What is true is that code is never out of sync with what it does. But it does get out of sync with what it should be doing. Code that gets upgraded, loses functionality and is extended will do things because that was the voodoo that fixed the bug. The subsequent maintenance programmer will then read the code and become very confused and the pattern named Lava flow comes into being.
Without the information about what the code is supposed to do and why as opposed to what the code actually doing then refactoring becomes a very dangerous exercise.
> The code describes accurately what the program currently does.
If one couples documentation to semantics, then one cannot let the documentation get "out of date" because your system is no longer correct - it cannot be compiled, tested, or verified.
For our Java-based systems, we use the Java Modeling Language (JML), a behavior interface specification language (BISL) for Java.
With JML you write contracts and models for you software using Java plus a set of constructs specific to writing specifications (e.g., pre-/postconditions, invariants, model variables, frame axioms, etc.). This means that the programmer can use a language that has a Java syntax and semantics (no learning some new ambiguous or weak language like UML, OCL, or something arcane like VDM or Z) to write testable, checkable, formal documentation.
The various tools that understand JML (of which there are around 10) automatically transform your JML-annotated Java programs into (a) formal documentation, (b) unit test code, (c) generate invariants for you, (d) generate verification conditions, (e) automatically statically verify some conditions, etc.
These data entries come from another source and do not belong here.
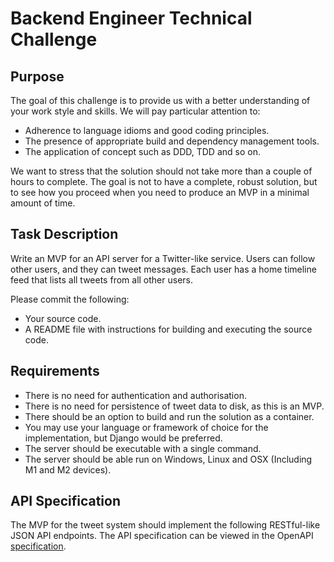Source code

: # Backend Engineer Technical Challenge

## Purpose

The goal of this challenge is to provide us with a better understanding of your work style and skills. We will pay particular attention to:

- Adherence to language idioms and good coding principles.
- The presence of appropriate build and dependency management tools.
- The application of concept such as DDD, TDD and so on.

We want to stress that the solution should not take more than a couple of hours to complete. The goal is not to have a complete, robust solution, but to see how you proceed when you need to produce an MVP in a minimal amount of time. 

## Task Description

Write an MVP for an API server for a Twitter-like service. Users can follow other users, and they can tweet messages. Each user has a home timeline feed that lists all tweets from all other users.

Please commit the following:

- Your source code.
- A README file with instructions for building and executing the source code. 

## Requirements

- There is no need for authentication and authorisation.
- There is no need for persistence of tweet data to disk, as this is an MVP.
- There should be an option to build and run the solution as a container.
- You may use your language or framework of choice for the implementation, but Django would be preferred.
- The server should be executable with a single command.
- The server should be able run on Windows, Linux and OSX (Including M1 and M2 devices). 

## API Specification

The MVP for the tweet system should implement the following RESTful-like JSON API endpoints. The API specification can be viewed in the OpenAPI [specification](tweetlike.yml).

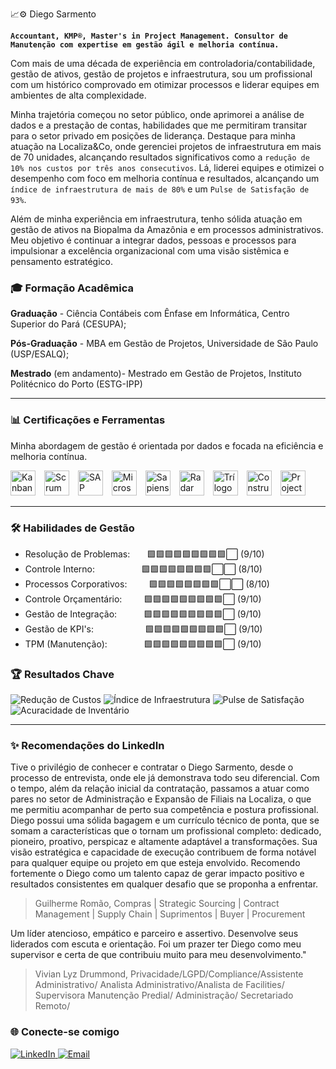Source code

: 📈⚙️ Diego Sarmento

**`Accountant, KMP®, Master's in Project Management. Consultor de Manutenção com expertise em gestão ágil e melhoria contínua.`**

Com mais de uma década de experiência em controladoria/contabilidade, gestão de ativos, gestão de projetos e infraestrutura, sou um profissional com um histórico comprovado em otimizar processos e liderar equipes em ambientes de alta complexidade.

Minha trajetória começou no setor público, onde aprimorei a análise de dados e a prestação de contas, habilidades que me permitiram transitar para o setor privado em posições de liderança. Destaque para minha atuação na Localiza&Co, onde gerenciei projetos de infraestrutura em mais de 70 unidades, alcançando resultados significativos como a `redução de 10% nos custos por três anos consecutivos`. Lá, liderei equipes e otimizei o desempenho com foco em melhoria contínua e resultados, alcançando um `índice de infraestrutura de mais de 80%` e um `Pulse de Satisfação de 93%`.

Além de minha experiência em infraestrutura, tenho sólida atuação em gestão de ativos na Biopalma da Amazônia e em processos administrativos. Meu objetivo é continuar a integrar dados, pessoas e processos para impulsionar a excelência organizacional com uma visão sistêmica e pensamento estratégico. 

### 🎓 Formação Acadêmica

**Graduação** - Ciência Contábeis com Ênfase em Informática, Centro Superior do Pará (CESUPA);

**Pós-Graduação** - MBA em Gestão de Projetos, Universidade de São Paulo (USP/ESALQ);

**Mestrado** (em andamento)- Mestrado em Gestão de Projetos, Instituto Politécnico do Porto (ESTG-IPP)
</p>

---

### 📊 Certificações e Ferramentas

Minha abordagem de gestão é orientada por dados e focada na eficiência e melhoria contínua.

<p align="left">
  <img 
    alt="Kanban"
    title="Kanban Management Professional (KMP)"
    width="40px"
    style="padding-right: 10px;"
    src="https://agilizing.com/wp-content/uploads/2023/02/Certified-kanban-training.png"
  />
  <img 
    alt="Scrum"
    title="Scrum Fundamentals Certified (SFC)"
    width="40px"
    style="padding-right: 10px;"
    src="https://cdn-icons-png.flaticon.com/512/5108/5108574.png"
  />
  <img 
    alt="SAP"
    title="SAP"
    width="40px"
    style="padding-right: 10px;"
    src="https://cdn-icons-png.flaticon.com/512/882/882701.png"
  />
  <img 
    alt="Microsoft Office"
    title="Ferramentas Office"
    width="40px"
    style="padding-right: 10px;"
    src="https://images.icon-icons.com/1156/PNG/512/1486565573-microsoft-office_81557.png"
  />
  <img 
    alt="Sapiens"
    title="Sapiens"
    width="40px"
    style="padding-right: 10px;"
    src="https://avatars.githubusercontent.com/u/15125392?s=200&v=4"
  />
  <img 
    alt="Radar"
    title="Radar"
    width="40px"
    style="padding-right: 10px;"
    src="https://wk.com.br/wp-content/uploads/2025/01/logo-wk-radar-3.png"
  />
  <img 
    alt="Trílogo"
    title="Trílogo"
    width="40px"
    style="padding-right: 10px;"
    src="https://play-lh.googleusercontent.com/Kj3FyUpoKXLk0HmfqWpwpKaj8_lrfJB0oZr3ded2HFs23YtHbYF-KJEWphgMqxSB4OH2"
  />
  <img 
    alt="Construct"
    title="Construct"
    width="40px"
    style="padding-right: 10px;"
    src="https://media.licdn.com/dms/image/v2/C4E0BAQGrNHAKxOKOdA/company-logo_200_200/company-logo_200_200/0/1631318552832?e=2147483647&v=beta&t=BsUeU5R5YgNrEvoorXKQddjIxSOqR3mCdF1rVXVaDUE"
  />
  <img 
    alt="Project"
    title="Project"
    width="40px"
    style="padding-right: 10px;"
    src="https://upload.wikimedia.org/wikipedia/commons/thumb/9/98/Microsoft_Project_%282019%E2%80%93present%29.svg/800px-Microsoft_Project_%282019%E2%80%93present%29.svg.png"
  />
</p>

---

### 🛠️ Habilidades de Gestão

* Resolução de Problemas: &nbsp; &nbsp; &nbsp; 🟩🟩🟩🟩🟩🟩🟩🟩🟩⬜ (9/10)
* Controle Interno:  &nbsp; &nbsp; &nbsp; &nbsp; &nbsp; &nbsp; &nbsp; &nbsp; &nbsp; 🟩🟩🟩🟩🟩🟩🟩🟩⬜⬜ (8/10)
* Processos Corporativos: &nbsp; &nbsp; &nbsp; &nbsp; 🟩🟩🟩🟩🟩🟩🟩🟩⬜⬜ (8/10)
* Controle Orçamentário: &nbsp; &nbsp; &nbsp; &nbsp; 🟩🟩🟩🟩🟩🟩🟩🟩🟩⬜ (9/10)
* Gestão de Integração: &nbsp; &nbsp; &nbsp; &nbsp; &nbsp; 🟩🟩🟩🟩🟩🟩🟩🟩🟩⬜ (9/10)
* Gestão de KPI's: &nbsp; &nbsp; &nbsp; &nbsp; &nbsp; &nbsp; &nbsp; &nbsp; &nbsp; &nbsp; 🟩🟩🟩🟩🟩🟩🟩🟩🟩⬜ (9/10)
* TPM (Manutenção): &nbsp; &nbsp; &nbsp; &nbsp; &nbsp; &nbsp; &nbsp; 🟩🟩🟩🟩🟩🟩🟩🟩🟩⬜ (9/10)

### 🏆 Resultados Chave

<p align="left">
  <img src="https://img.shields.io/badge/Redução%20de%20Custos-10%25%20-4169E1?style=for-the-badge&logo=moneygram&logoColor=white" alt="Redução de Custos">
  <img src="https://img.shields.io/badge/Índice%20de%20Infraestrutura-80%25%2B-2E8B57?style=for-the-badge&logo=servicenow&logoColor=white" alt="Índice de Infraestrutura">
  <img src="https://img.shields.io/badge/Pulse%20de%20Satisfação-93%25-FFC0CB?style=for-the-badge&logo=googleforms&logoColor=white" alt="Pulse de Satisfação">
  <img src="https://img.shields.io/badge/Acuracidade%20de%20Inventário-95%25%2B-B0C4DE?style=for-the-badge&logo=google&logoColor=white" alt="Acuracidade de Inventário">
</p>

---

### ✨ Recomendações do LinkedIn

Tive o privilégio de conhecer e contratar o Diego Sarmento, desde o processo de entrevista, onde ele já demonstrava todo seu diferencial. Com o tempo, além da relação inicial da contratação, passamos a atuar como pares no setor de Administração e Expansão de Filiais na Localiza, o que me permitiu acompanhar de perto sua competência e postura profissional.
Diego possui uma sólida bagagem e um currículo técnico de ponta, que se somam a características que o tornam um profissional completo: dedicado, pioneiro, proativo, perspicaz e altamente adaptável a transformações. Sua visão estratégica e capacidade de execução contribuem de forma notável para qualquer equipe ou projeto em que esteja envolvido.
Recomendo fortemente o Diego como um talento capaz de gerar impacto positivo e resultados consistentes em qualquer desafio que se proponha a enfrentar.
>
> Guilherme Romão, Compras | Strategic Sourcing | Contract Management | Supply Chain | Suprimentos | Buyer | Procurement

Um líder atencioso, empático e parceiro e assertivo. Desenvolve seus liderados com escuta e orientação. Foi um prazer ter Diego como meu supervisor e certa de que contribuiu muito para meu desenvolvimento."

> Vivian Lyz Drummond, Privacidade/LGPD/Compliance/Assistente Administrativo/ Analista Administrativo/Analista de Facilities/ Supervisora Manutenção Predial/ Administração/ Secretariado Remoto/

### 🌐 Conecte-se comigo

<p align="left">
  <a href="https://www.linkedin.com/in/diego-sarmento-9ba367110/">
    <img 
        alt="LinkedIn"
        title="Meu perfil no LinkedIn"
        src="https://img.shields.io/badge/linkedin-%230077B5.svg?style=for-the-badge&logo=linkedin&logoColor=white"
    />
  </a>
  <a href="mailto:diegocsarmento@gmail.com">
    <img 
        alt="Email"
        title="Meu Email"
        src="https://img.shields.io/badge/Gmail-D14836?style=for-the-badge&logo=gmail&logoColor=white"
    />
  </a>
</p>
These technologies are being used in industry and academic settings with great success. We at KindSoftware are also applying these general principles to other systems (e.g., Eiffel, ML, etc.).
I strongly suggest that Java developers and managers who care about the correctness and clarity of their systems spend a bit of time and look into JML.
> What is true is that code is never out of sync with what > it does. But it does get out of sync with what it should > be doing. Code that gets upgraded, loses functionality and > is extended will do things because that was the voodoo > that fixed the bug. The subsequent maintenance programmer > will then read the code and become very confused and the > pattern named Lava flow comes into being.
SOOO true. Here, we emphasize writing code that "documents itself" through the use of variable names that make sense and commenting only the stuff that isn't immediately obvious.
Now that we have a project that is reusing code from a previous one, this technique has made integrating old code into the new system a lot easier.
Lava flow is a very good phrase to describe what happens when code isn't documented or even written properly. Some programmers at our work believed that by making poorly documented code they could ensure job security by being the only one who understood how something worked. Those guys were fired and their code rewritten...
The problem, in my experience, with documentation is that is normally only specifies what the code does, while it should specify why the code does what it does.
Any competent developer can see from the code what is done, but it is not possible to derive (at least not without a lot of effort and re-discovering of what was discovered in the original project) why the system was implemented the way it ended up.
> Any competent developer can see from the code what is > done, but it is not possible to derive (at least not > without a lot of effort and re-discovering of what was > discovered in the original project) why the system was > implemented the way it ended up.
That is exactly why I evolved my diary-driven software process with the minimal requirement being to document decisions - the alternatives considered and why a particular approach was used. http://www.oofile.com.au/adsother/sse.html
Note that is documentation which as it is historical, can never go out of date - at the time a decision was taken, you can see what was considered and what adopted. If the design has later varied from that, hopefully there's another diary entry. Even if there isn't an explanation as to why it has changed, you at least have a checkpoint on the history of the design.